Question

What mass of ammonium chloride should be added to 2.50 L of a 0.145 M NH3 in order to obtain a buffer with a pH of 9.65?

Answer 1

Total volume of buffer solution is 2.50 L,

[Base] = [NH3] = 0.145 M

[Acid] = [NH4⁺] = [NH4Cl] = ?

pH = 9.65

hence, pOH = 14 - pH................( pH + pOH = 14)

pOH = 14 - 9.65

pOH = 4.35.

For NH3, Kb = 1.8 x 10^-5.

pKb = -log(Kb) = -log(1.8 x 10^-5) = 4.744

pKb = 4.74

Now Handerson equation is,

pOH = pKb + log{[Salt]/[Base]}

4.35 = 4.74 + log([ NH4Cl] / 0.145)

log([ NH4Cl] / 0.145) = 4.35 - 4.74

log([ NH4Cl] / 0.145) = -0.39

[ NH4Cl] / 0.145 = Antilog(-0.39) ............(Taking antilogarthm to tha base 10)

[ NH4Cl] / 0.145 = 0.407

[ NH4Cl] = 0.407 x 0.145

[ NH4Cl] = 0.059 M

Molecular weight of NH4Cl (Ammonium chloride) = 53.5 g/mol

i.e. 1 M NH4Cl 53.5 g/mol in 1 L............( definition of molarity)

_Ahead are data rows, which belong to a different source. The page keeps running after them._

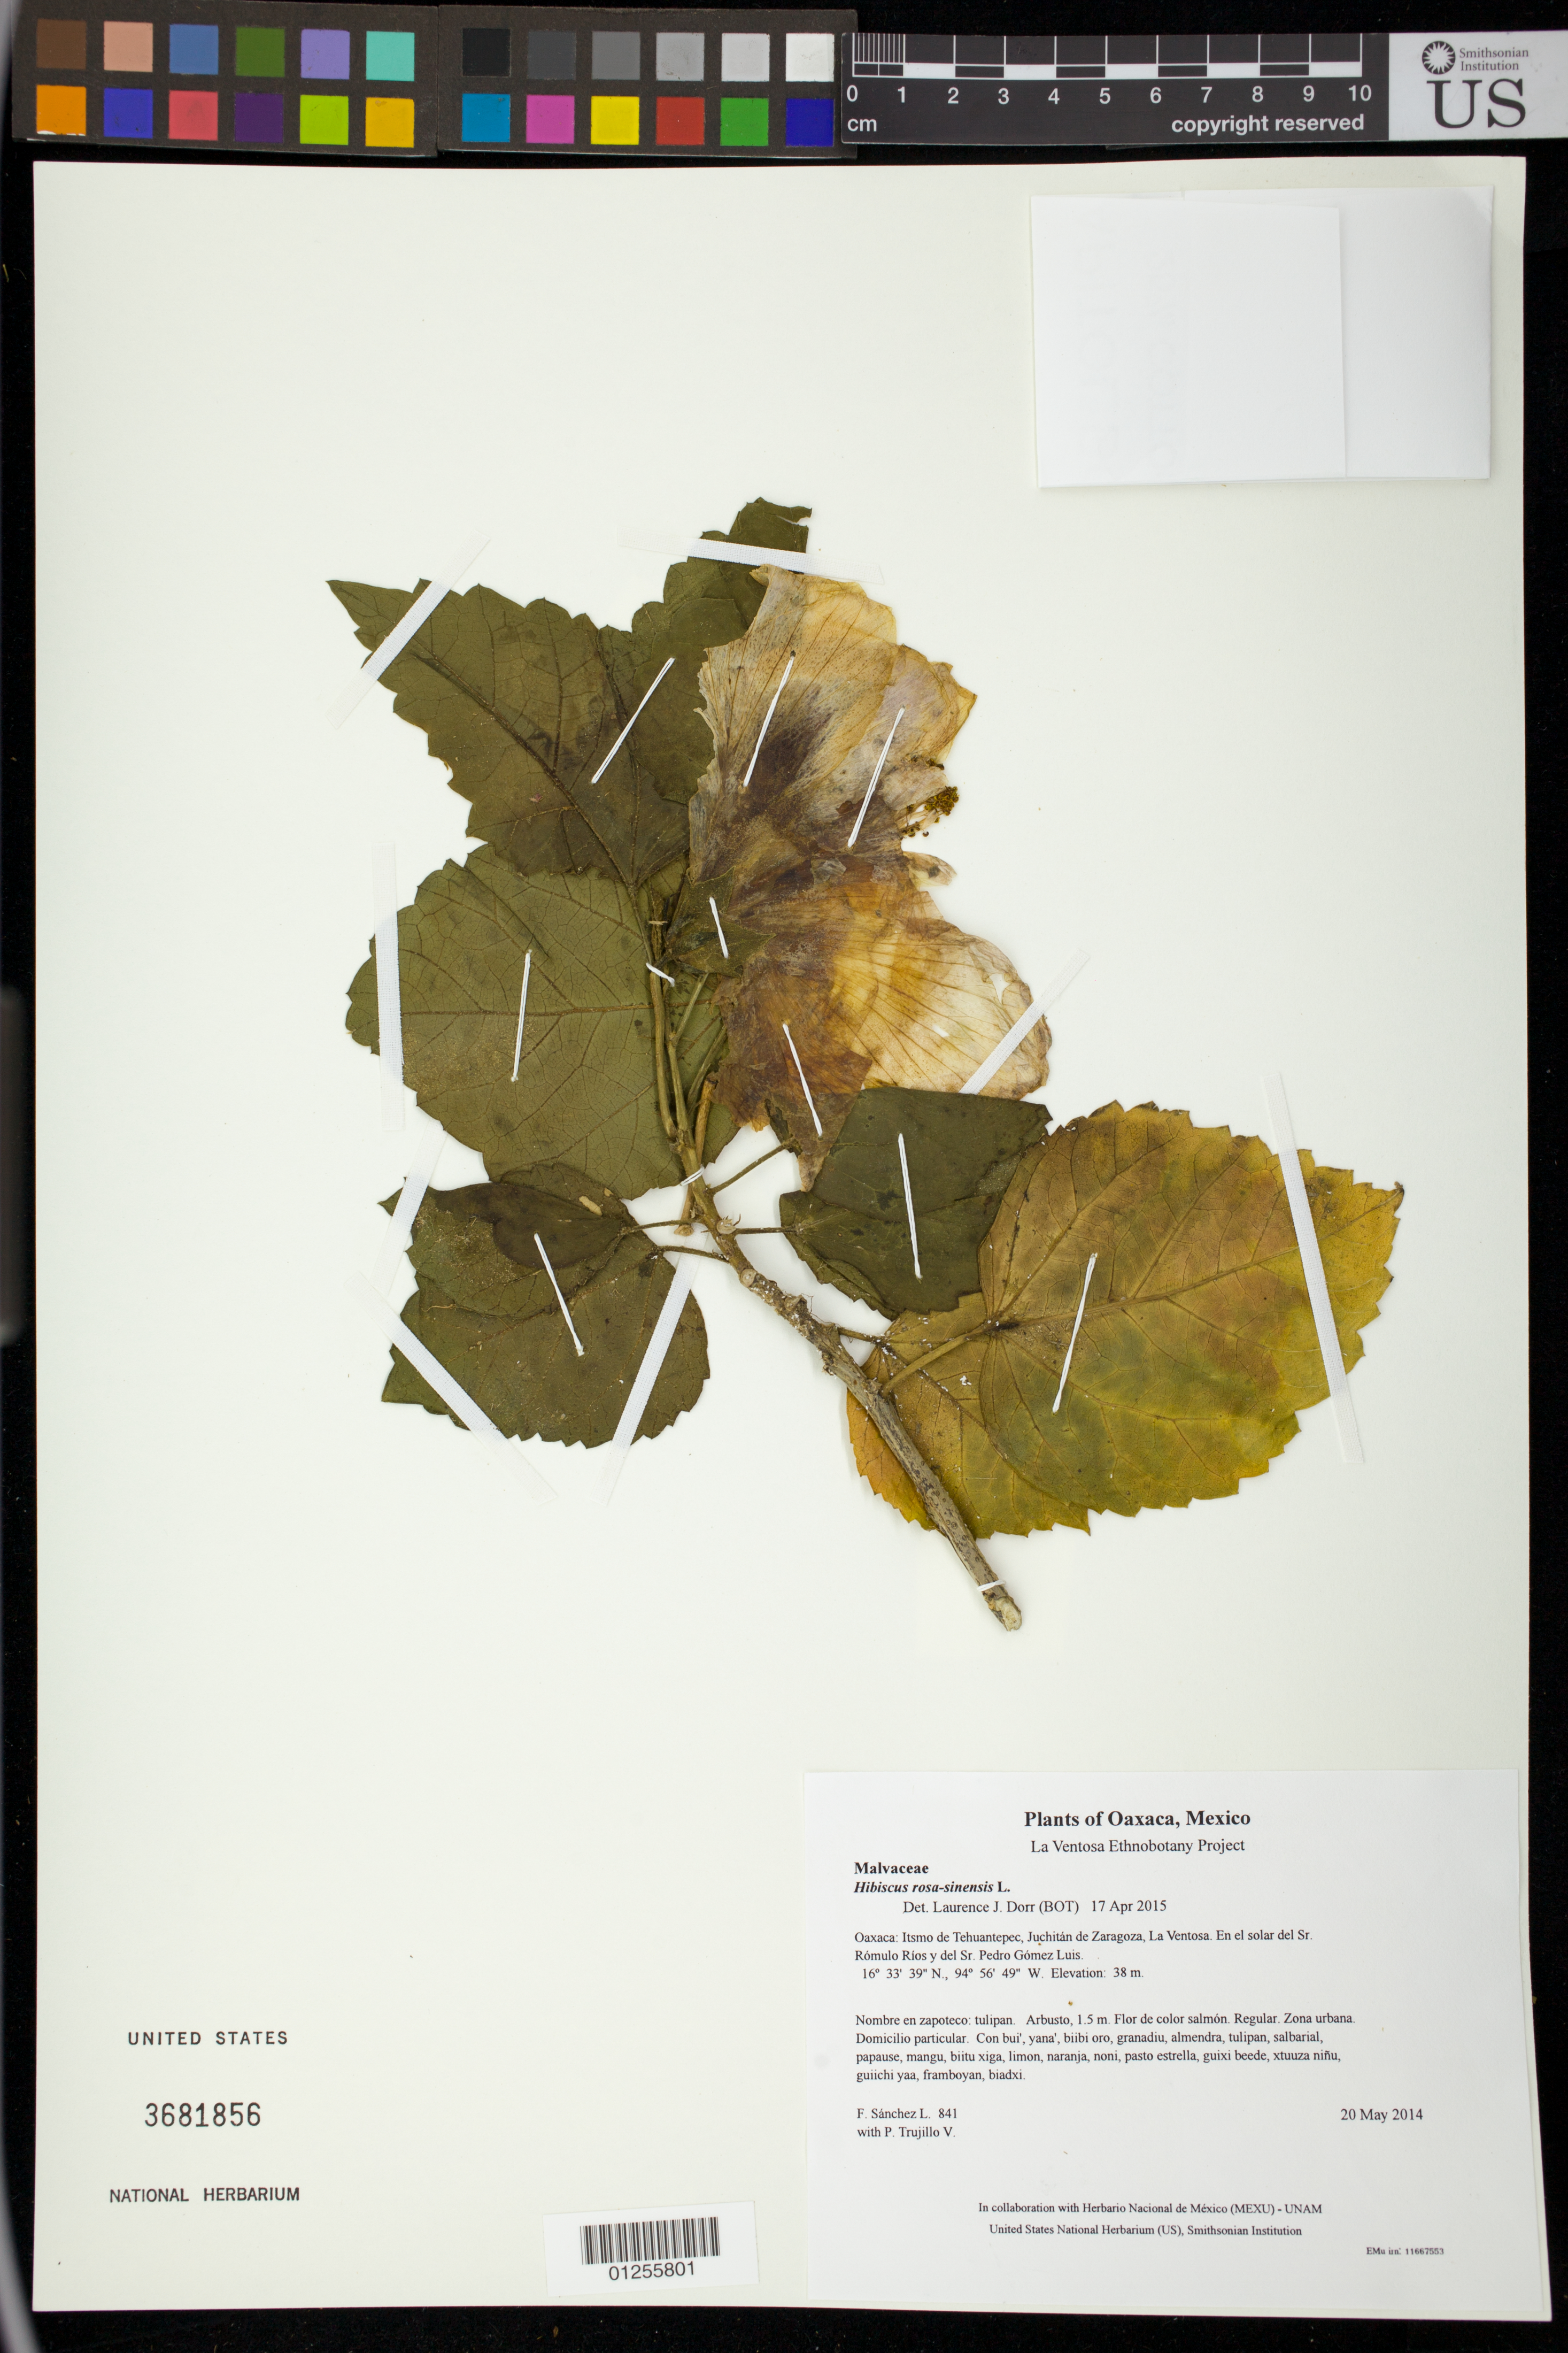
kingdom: Plantae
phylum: Tracheophyta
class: Magnoliopsida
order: Malvales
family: Malvaceae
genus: Hibiscus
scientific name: Hibiscus rosa-sinensis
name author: L.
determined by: Dorr, L. J., (BOT), Smithsonian Institution - National Museum of Natural History (UNITED STATES)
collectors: F. Sánchez L. & P. Trujillo V.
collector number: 841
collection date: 2014-05-20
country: Mexico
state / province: Oaxaca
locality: Itsmo de Tehuantepec, Juchitán de Zaragoza, La Ventosa. En el solar del Sr. Rómulo Ríos y del Sr. Pedro Gómez Luis.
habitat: Zona urbana. Domicilio particular.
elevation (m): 38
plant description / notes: JEBOT, MEXU, US; Yaga bandaga. 1.5 m. Guie' salmon. Nuu.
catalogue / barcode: US 3681856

so, 0.059 M NH4Cl say 'A' g/mol .....in 1 L

A = (53.5 x 0.059) / 1

A = 3.157 g/mol........in 1L.

So,A = 3.157 x 2.5 g........... in 2.5 L

A = 7.893 g.

Hence, 7.893 g of NH4Cl need to be added to prepare 2.5 L buffer with 0.145 M NH3 and 9.65 pH.